Reference Interval 60% to 140% of normal. Newborns have lower levels than adults; the values increase to near adult normal range by age 6 months.1

Use May be performed when a routine prolonged PTT evaluation finds no explanation for the prolongation (see Mixing Studies). The assay for HMWK (and prekallikrein) can be considered when the following findings are present: the PTT is normal in the mixing study; factors VIII, IX, XI, and XII are normal; the PT and fibrinogen are normal; and lupus anticoagulant assays are negative.

Methodology A factor assay for HMWK can be performed which is similar to other coagulation factor assays. Patient plasma is mixed with HMWK-deficient plasma and a PTT is performed on the mixture. The amount of HMWK in the patient plasma is determined from a standard curve that plots known amounts of HMWK against PTT values.

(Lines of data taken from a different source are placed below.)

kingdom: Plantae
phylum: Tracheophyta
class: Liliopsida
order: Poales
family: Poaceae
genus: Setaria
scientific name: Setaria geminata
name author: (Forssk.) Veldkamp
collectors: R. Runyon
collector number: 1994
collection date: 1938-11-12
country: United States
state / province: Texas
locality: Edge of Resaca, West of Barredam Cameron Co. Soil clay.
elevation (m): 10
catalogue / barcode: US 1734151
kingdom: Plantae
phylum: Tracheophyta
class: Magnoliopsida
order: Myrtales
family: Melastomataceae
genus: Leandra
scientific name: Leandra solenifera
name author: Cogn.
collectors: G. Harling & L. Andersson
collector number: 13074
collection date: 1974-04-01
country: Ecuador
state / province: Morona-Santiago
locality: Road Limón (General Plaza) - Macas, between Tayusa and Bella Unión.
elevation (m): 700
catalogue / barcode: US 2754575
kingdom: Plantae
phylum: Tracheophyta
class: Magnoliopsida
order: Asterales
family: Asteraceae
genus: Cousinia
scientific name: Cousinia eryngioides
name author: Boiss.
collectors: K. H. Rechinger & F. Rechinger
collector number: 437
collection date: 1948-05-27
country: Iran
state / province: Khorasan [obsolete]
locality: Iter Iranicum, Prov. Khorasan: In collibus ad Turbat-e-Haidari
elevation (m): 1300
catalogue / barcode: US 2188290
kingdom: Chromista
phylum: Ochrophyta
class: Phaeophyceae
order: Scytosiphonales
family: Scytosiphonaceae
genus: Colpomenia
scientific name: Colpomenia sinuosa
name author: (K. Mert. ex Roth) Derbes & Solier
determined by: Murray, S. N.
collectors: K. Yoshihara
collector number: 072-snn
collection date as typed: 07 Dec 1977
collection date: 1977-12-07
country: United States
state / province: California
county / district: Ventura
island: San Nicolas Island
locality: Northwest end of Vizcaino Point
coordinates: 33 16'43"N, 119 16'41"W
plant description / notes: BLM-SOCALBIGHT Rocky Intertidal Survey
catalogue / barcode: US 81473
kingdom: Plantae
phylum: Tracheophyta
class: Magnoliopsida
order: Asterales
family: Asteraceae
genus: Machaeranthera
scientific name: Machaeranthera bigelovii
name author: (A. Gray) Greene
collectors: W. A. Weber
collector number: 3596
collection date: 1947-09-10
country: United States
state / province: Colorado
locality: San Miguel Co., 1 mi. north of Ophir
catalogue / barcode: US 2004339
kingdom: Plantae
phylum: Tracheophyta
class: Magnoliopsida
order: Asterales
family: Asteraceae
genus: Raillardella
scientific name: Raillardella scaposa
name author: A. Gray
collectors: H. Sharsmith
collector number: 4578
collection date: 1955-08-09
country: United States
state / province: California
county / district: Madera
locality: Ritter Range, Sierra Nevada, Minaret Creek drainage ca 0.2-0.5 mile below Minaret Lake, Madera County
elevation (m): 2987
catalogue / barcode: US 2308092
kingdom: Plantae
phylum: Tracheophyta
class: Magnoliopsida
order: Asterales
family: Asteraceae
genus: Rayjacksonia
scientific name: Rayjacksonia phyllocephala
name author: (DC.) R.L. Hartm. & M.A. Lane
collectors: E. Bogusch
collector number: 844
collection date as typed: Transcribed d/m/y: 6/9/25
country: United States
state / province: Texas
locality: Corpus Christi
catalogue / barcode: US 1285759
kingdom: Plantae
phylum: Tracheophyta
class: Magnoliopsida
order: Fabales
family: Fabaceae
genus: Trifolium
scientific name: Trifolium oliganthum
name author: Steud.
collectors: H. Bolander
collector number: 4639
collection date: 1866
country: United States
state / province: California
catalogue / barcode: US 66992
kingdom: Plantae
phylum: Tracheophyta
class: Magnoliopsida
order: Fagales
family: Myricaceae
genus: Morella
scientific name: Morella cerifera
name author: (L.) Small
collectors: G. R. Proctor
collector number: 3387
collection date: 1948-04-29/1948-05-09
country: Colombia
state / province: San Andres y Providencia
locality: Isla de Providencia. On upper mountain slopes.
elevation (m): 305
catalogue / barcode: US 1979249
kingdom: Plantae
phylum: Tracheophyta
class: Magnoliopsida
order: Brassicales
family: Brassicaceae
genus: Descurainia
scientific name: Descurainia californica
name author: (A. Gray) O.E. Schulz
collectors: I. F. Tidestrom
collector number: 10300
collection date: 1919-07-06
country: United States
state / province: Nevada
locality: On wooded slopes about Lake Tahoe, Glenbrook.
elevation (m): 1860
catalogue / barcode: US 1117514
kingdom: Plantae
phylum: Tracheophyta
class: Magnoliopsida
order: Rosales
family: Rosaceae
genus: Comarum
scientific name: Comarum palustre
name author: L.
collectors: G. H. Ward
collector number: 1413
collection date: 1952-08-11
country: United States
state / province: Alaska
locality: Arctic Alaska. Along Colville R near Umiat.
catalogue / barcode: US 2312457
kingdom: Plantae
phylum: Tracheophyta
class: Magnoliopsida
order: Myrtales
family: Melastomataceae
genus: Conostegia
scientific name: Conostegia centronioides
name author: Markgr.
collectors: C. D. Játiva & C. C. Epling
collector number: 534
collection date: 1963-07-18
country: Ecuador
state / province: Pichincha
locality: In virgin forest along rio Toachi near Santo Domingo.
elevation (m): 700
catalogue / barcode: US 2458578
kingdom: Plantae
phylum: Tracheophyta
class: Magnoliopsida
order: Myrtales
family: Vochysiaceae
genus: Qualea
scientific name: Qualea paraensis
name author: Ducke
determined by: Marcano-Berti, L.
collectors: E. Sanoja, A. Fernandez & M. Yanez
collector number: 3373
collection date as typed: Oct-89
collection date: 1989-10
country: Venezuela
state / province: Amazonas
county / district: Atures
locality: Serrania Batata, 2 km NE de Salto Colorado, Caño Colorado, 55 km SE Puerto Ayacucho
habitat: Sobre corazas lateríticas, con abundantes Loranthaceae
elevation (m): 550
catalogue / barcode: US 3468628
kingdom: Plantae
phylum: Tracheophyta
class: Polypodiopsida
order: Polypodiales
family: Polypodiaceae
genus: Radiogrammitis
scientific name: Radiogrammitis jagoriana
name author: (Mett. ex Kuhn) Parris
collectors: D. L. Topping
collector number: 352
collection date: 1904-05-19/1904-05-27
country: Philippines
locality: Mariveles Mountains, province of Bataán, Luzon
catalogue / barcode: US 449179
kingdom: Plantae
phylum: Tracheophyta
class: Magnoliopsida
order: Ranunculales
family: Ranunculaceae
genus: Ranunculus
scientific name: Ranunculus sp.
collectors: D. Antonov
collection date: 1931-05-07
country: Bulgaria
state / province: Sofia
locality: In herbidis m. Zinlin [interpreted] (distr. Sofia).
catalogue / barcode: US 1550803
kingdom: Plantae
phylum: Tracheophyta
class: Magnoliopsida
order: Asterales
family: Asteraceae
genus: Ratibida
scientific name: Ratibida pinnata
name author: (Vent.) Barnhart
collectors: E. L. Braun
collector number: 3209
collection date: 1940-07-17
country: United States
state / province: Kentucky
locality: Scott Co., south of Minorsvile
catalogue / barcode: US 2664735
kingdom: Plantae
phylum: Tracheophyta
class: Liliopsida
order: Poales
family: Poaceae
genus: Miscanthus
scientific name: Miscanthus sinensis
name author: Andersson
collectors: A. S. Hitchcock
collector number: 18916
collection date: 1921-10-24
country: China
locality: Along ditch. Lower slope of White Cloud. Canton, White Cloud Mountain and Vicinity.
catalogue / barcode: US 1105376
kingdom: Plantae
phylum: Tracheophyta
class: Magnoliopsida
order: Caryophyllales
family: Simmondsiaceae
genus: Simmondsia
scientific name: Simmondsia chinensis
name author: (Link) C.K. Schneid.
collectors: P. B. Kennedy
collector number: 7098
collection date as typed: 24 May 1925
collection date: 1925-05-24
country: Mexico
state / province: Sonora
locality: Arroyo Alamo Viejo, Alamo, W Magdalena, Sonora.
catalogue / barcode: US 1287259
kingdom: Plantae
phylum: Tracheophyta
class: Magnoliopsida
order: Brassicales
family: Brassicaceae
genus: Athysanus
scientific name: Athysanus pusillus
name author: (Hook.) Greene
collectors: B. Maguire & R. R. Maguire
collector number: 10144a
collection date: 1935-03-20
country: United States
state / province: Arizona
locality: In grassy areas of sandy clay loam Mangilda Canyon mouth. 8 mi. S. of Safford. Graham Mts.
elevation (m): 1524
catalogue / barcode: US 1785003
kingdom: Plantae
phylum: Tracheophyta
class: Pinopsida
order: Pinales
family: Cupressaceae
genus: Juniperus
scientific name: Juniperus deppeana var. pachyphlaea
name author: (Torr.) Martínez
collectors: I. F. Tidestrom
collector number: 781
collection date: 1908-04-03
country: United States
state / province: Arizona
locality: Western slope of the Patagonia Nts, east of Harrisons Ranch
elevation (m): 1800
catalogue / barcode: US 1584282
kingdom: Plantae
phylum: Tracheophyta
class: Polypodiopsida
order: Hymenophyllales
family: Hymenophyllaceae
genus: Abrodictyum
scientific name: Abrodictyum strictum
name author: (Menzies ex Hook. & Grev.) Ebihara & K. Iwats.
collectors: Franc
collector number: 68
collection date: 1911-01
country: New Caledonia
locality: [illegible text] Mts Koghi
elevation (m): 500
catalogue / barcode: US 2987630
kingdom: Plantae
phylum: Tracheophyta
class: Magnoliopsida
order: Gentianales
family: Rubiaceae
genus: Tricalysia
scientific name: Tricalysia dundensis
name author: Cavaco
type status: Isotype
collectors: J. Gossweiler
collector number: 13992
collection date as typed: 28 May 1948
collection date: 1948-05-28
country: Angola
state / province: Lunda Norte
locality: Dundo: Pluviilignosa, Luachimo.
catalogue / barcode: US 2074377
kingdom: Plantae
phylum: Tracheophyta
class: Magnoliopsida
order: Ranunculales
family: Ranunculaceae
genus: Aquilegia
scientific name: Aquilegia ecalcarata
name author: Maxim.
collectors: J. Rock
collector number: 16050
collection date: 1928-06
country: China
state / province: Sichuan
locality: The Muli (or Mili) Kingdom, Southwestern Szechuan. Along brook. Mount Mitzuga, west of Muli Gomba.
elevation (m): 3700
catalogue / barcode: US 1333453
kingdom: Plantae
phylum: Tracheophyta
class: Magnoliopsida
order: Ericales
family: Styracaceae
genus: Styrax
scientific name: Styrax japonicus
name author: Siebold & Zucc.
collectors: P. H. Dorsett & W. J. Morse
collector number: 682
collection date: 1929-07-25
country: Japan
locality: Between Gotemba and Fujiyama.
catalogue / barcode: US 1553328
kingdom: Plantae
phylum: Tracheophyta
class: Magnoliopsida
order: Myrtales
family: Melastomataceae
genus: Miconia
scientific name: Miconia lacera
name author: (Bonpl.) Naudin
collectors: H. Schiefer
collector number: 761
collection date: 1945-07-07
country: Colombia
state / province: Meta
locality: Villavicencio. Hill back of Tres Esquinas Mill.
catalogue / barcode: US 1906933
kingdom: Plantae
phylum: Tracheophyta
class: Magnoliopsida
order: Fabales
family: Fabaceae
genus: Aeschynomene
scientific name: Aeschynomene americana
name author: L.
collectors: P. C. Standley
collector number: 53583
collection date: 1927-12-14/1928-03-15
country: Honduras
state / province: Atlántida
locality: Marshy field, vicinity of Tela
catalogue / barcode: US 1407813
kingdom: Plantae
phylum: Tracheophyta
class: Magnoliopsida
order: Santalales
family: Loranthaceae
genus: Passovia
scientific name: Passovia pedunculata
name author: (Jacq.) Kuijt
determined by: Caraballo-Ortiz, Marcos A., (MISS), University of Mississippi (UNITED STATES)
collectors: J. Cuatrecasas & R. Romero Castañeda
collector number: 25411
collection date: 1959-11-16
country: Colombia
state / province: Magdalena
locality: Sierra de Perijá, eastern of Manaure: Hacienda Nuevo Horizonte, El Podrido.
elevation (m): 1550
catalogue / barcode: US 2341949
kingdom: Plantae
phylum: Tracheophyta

Additional Information HMWK is one of the contact factors that participates in the activation of the intrinsic pathway of coagulation when blood is exposed to a negatively charged foreign surface. With contact activation, activated factor XII (XIIa) converts prekallikrein into kallikrein. Kallikrein then activates more factor XII. HMWK acts as a cofactor in both of these reactions. HMWK also acts as a cofactor in the activation of factor XI by factor XIIa. Kallikrein releases bradykinin from HMWK, which has vasoactive activities. Fibrinolysis is also activated by contact activation. Recent evidence suggests that, in vivo, activation of prekallikrein occurs before activation of factor XII.

HMWK deficiency is rare and does not cause bleeding, despite PTT prolongations. The lack of bleeding is presumably because the extrinsic pathway of coagulation, via factor VII and tissue factor, remains intact, and factor XI can be activated by thrombin generated from the extrinsic pathway.2,3 Thus, factor XI can be activated without the need for HMWK, prekallikrein, or factor XII. This is consistent with the observation that deficiencies of the latter three factors are not associated with bleeding. Acquired, usually mild-to-moderate decreases in HMWK may be found in liver disease or disseminated intravascular coagulation (DIC).

Footnotes

1. Andrew M, Paes B, and Johnston M, “Development of the Hemostatic System in the Neonate and Young Infant,”Am J Pediatr Hematol Oncol, 1990,12(1):95-104.

2. Gailani D and Broze GJ, “Factor XI Activation in a Revised Model of Blood Coagulation,”Science, 1991, 253(5022):909-12.

3. Naito K and Fujikawa K, “Activation of Human Blood Coagulation Factor XI Independent of Factor XII. Factor XIa Is Activated by Thrombin and Factor XIa in the Presence of Negatively Charged Surfaces,”J Biol Chem, 1991, 266(12):7353-8.

References

Schmaier AH, Rojkjaer R, and Shariat-Madar Z, “Activation of the Plasma Kallikrein/Kinin System on Cells: A Revised Hypothesis,”Thromb Haemost, 1999, 82(2):226-33.